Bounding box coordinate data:
%%
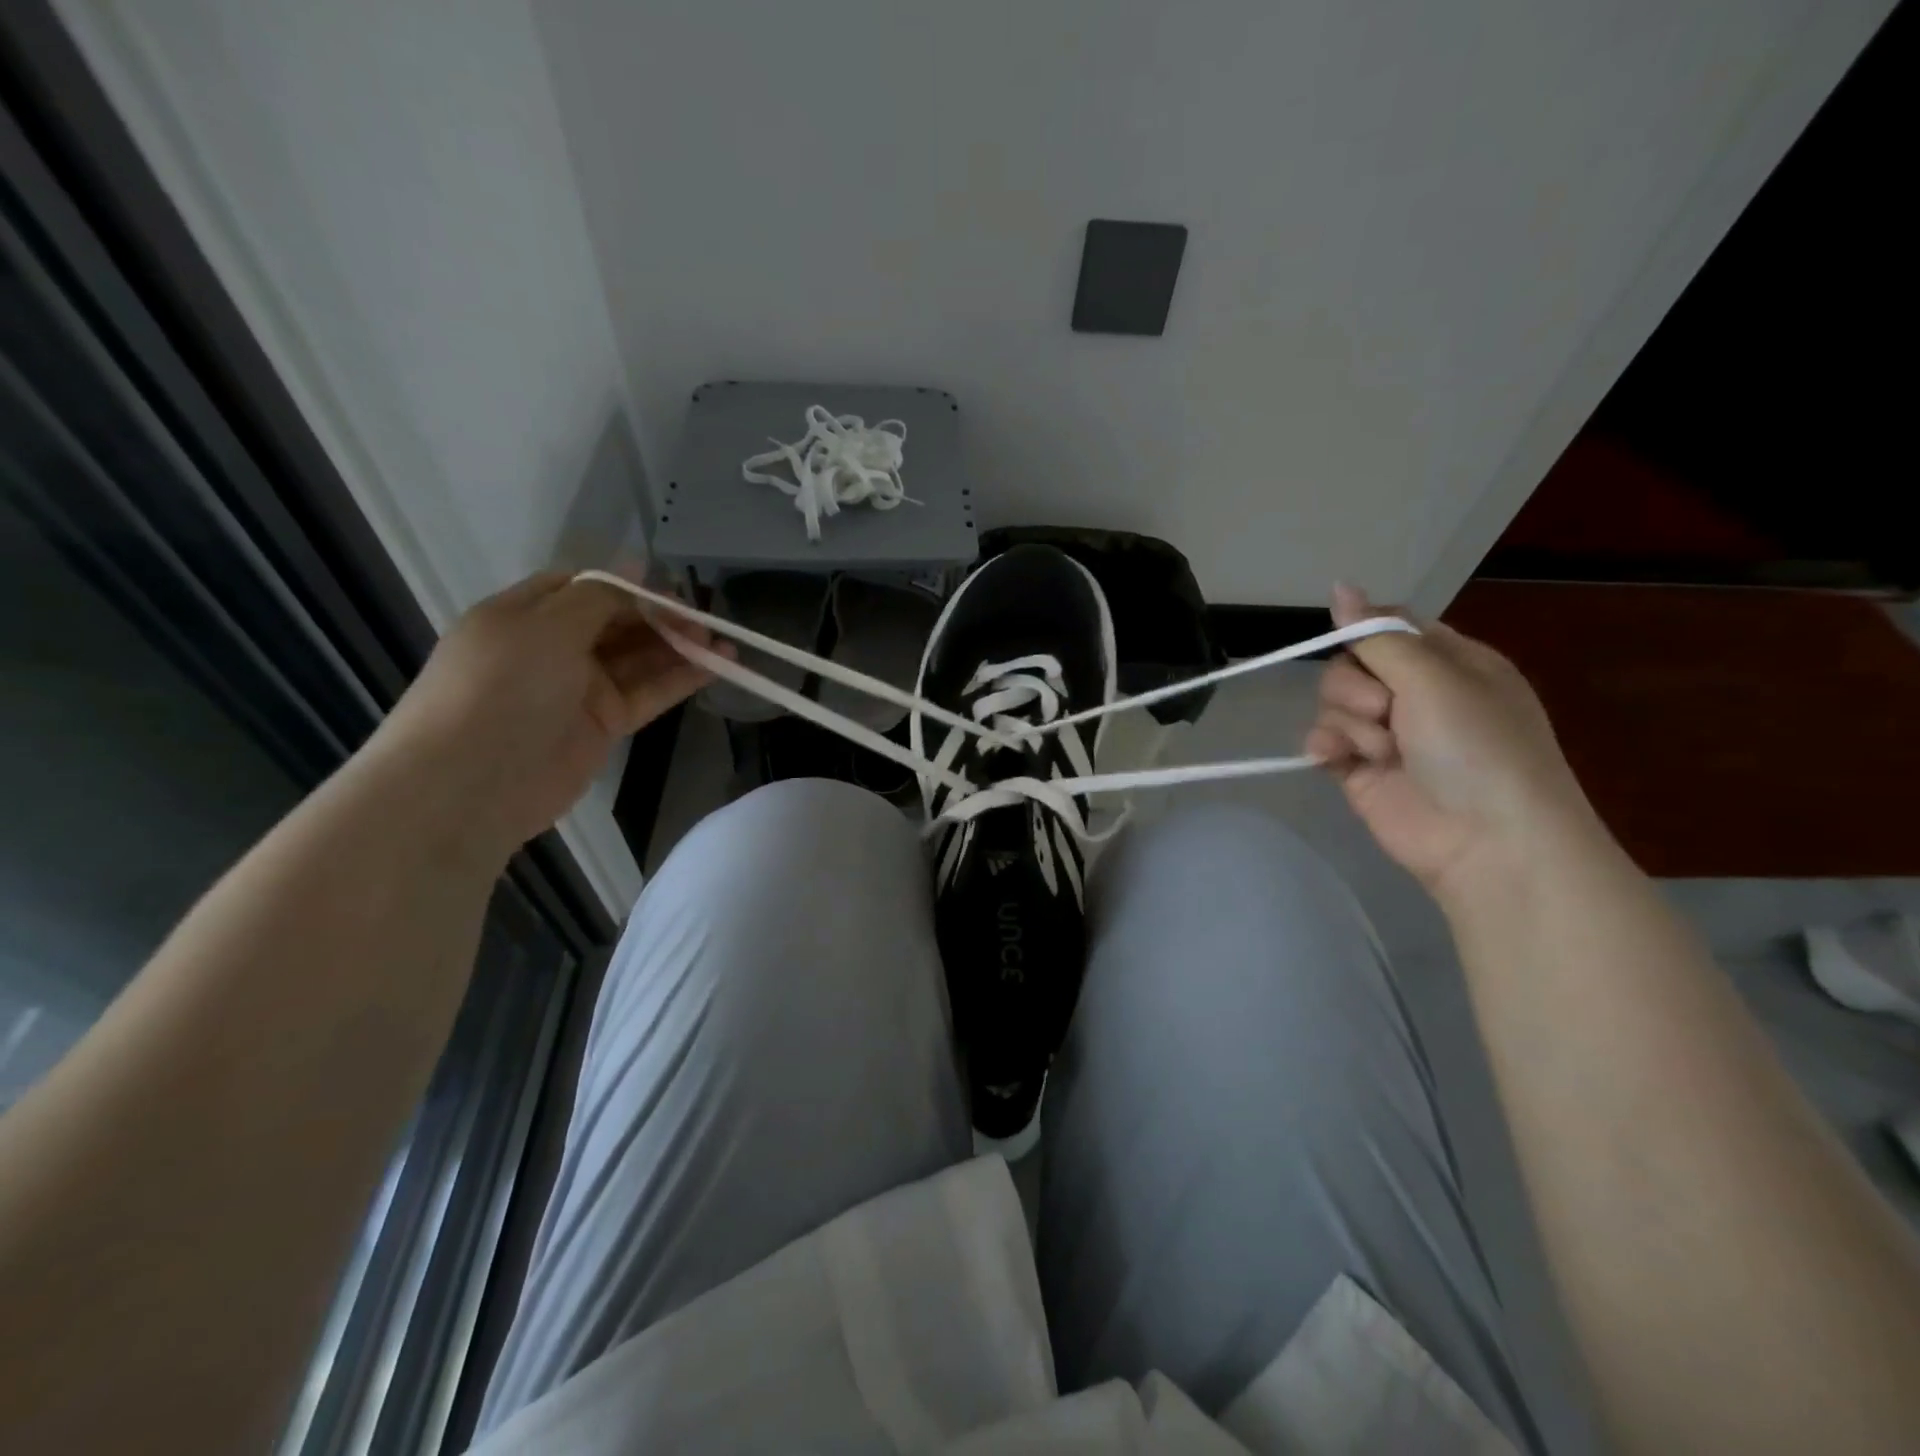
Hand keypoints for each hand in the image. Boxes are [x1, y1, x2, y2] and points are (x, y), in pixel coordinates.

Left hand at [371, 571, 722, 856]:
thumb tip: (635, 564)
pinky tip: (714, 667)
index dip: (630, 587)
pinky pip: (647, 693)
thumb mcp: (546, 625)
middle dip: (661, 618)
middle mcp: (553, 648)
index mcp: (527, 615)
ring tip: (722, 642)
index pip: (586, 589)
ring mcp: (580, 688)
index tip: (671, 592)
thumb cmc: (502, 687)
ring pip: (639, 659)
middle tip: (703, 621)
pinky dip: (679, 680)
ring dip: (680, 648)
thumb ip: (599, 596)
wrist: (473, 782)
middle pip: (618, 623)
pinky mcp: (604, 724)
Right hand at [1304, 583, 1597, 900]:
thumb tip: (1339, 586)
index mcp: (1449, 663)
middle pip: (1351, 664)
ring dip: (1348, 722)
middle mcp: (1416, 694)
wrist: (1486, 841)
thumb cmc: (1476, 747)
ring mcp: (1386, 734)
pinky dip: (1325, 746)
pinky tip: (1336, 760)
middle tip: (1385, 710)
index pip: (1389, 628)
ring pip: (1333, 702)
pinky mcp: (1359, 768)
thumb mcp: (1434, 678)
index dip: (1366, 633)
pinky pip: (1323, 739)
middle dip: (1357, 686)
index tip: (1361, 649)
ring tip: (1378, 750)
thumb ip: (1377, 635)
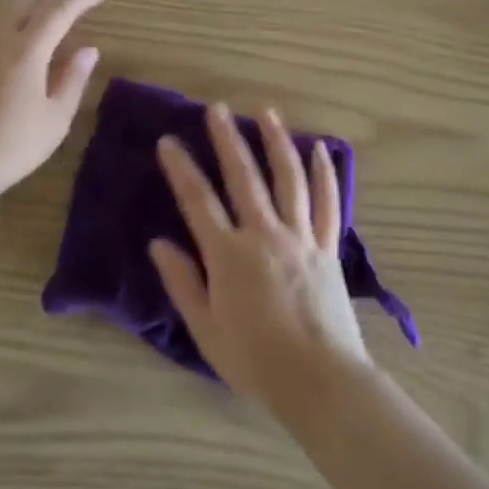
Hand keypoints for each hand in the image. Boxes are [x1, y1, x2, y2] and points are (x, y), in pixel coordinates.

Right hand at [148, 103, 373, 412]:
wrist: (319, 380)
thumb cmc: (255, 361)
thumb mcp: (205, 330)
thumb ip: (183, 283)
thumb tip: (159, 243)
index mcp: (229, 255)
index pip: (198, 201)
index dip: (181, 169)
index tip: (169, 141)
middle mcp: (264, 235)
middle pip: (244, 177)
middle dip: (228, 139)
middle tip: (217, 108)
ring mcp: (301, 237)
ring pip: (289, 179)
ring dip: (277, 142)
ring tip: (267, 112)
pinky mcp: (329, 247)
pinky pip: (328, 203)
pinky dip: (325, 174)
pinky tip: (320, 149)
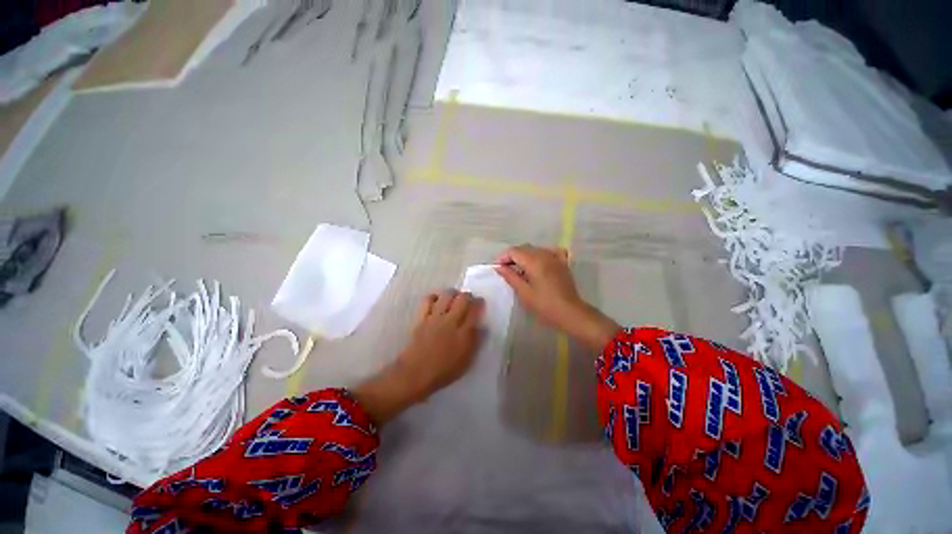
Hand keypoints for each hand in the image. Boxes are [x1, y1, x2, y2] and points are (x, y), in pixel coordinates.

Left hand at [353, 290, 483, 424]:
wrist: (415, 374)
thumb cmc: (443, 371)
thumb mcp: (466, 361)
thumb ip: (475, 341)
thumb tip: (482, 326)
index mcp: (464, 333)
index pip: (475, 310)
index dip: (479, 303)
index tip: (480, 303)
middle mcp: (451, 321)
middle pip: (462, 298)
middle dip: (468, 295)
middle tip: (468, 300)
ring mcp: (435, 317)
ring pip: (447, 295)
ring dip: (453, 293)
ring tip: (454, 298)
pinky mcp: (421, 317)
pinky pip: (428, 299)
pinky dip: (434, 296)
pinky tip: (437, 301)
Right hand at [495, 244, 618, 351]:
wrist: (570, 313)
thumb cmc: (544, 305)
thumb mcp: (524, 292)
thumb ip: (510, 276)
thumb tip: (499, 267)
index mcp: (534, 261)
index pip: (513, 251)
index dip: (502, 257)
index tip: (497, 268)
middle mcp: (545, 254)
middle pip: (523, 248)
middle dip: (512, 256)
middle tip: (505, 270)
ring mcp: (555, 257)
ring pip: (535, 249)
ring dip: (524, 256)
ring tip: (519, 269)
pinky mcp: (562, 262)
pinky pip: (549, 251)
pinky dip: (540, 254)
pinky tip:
%%
Give back all of the entries above exactly, with the pictures excluded.

▶ Expected answer
Hand keypoints for each hand in the image. Boxes are [x1, y1, x2, y2] and points are (x, y), in pixel coordinates.

Left hand at [371, 571, 722, 856]:
thumb tip: (635, 564)
pinky tip: (714, 667)
index dip: (630, 587)
pinky pip: (647, 693)
thumb mcp: (546, 625)
middle dip: (661, 618)
middle mcp: (553, 648)
index mcp: (527, 615)
ring tip: (722, 642)
index pip: (586, 589)
ring mcp: (580, 688)
index tip: (671, 592)
thumb cmc: (502, 687)
ring pip: (639, 659)
middle tip: (703, 621)
pinky dip: (679, 680)
ring dip: (680, 648)
thumb ip: (599, 596)
wrist: (473, 782)
middle pip: (618, 623)
pinky mcp: (604, 724)
Right hand at [1304, 583, 1597, 900]:
thumb tip: (1339, 586)
index mcp: (1449, 663)
middle pip: (1351, 664)
ring dip: (1348, 722)
middle mcp: (1416, 694)
wrist: (1486, 841)
thumb cmc: (1476, 747)
ring mcp: (1386, 734)
pinky dip: (1325, 746)
pinky tip: (1336, 760)
middle tip: (1385, 710)
index pip: (1389, 628)
ring pip: (1333, 702)
pinky mcp: (1359, 768)
thumb mcp: (1434, 678)
index dip: (1366, 633)
pinky pip: (1323, 739)
middle dip: (1357, 686)
index tip: (1361, 649)
ring tip: (1378, 750)
thumb ip: (1377, 635)
Hand keypoints for each hand in the image. Boxes are [x1, y1, x2, y2] and points are (x, y), in pixel coordinates.

Right hand at [148, 103, 373, 412]:
wrist: (319, 380)
thumb cmc: (255, 361)
thumb mcp: (205, 330)
thumb ip: (183, 283)
thumb tip: (159, 243)
index mcp: (229, 255)
index pip: (198, 201)
index dip: (181, 169)
index tip: (169, 141)
middle mcp: (264, 235)
middle pip: (244, 177)
middle dip: (228, 139)
middle tip: (217, 108)
ring mcp: (301, 237)
ring pip: (289, 179)
ring dip: (277, 142)
ring tip: (267, 112)
pinky mcp: (329, 247)
pinky pip: (328, 203)
pinky dip: (325, 174)
pinky tip: (320, 149)
Hand keypoints for each hand in the image. Boxes are [x1, y1, x2, y2] and points are (x, y), in pixel coordinates.

Left hand at [353, 290, 483, 424]:
wrist: (415, 374)
thumb cmc: (443, 371)
thumb mcp: (466, 361)
thumb ip: (475, 341)
thumb tip: (482, 326)
index mcp: (464, 333)
index pip: (475, 310)
index dip: (479, 303)
index tip: (480, 303)
middle mcp: (451, 321)
middle pip: (462, 298)
middle dip: (468, 295)
middle tip: (468, 300)
ring mcp: (435, 317)
ring pip: (447, 295)
ring dip: (453, 293)
ring tip: (454, 298)
pinky mcp: (421, 317)
pinky pip: (428, 299)
pinky dip: (434, 296)
pinky tip: (437, 301)
Right hand at [495, 244, 618, 351]:
wrist: (570, 313)
thumb cmc: (544, 305)
thumb mcp: (524, 292)
thumb ip: (510, 276)
thumb tip: (499, 267)
index mcp: (534, 261)
index pip: (513, 251)
index dip: (502, 257)
index tip: (497, 268)
middle mcp: (545, 254)
middle pip: (523, 248)
middle dip: (512, 256)
middle tip: (505, 270)
ring mcp: (555, 257)
ring pip: (535, 249)
ring dip: (524, 256)
ring tip: (519, 269)
pinky mcp: (562, 262)
pinky pip: (549, 251)
pinky dip: (540, 254)
pinky tip:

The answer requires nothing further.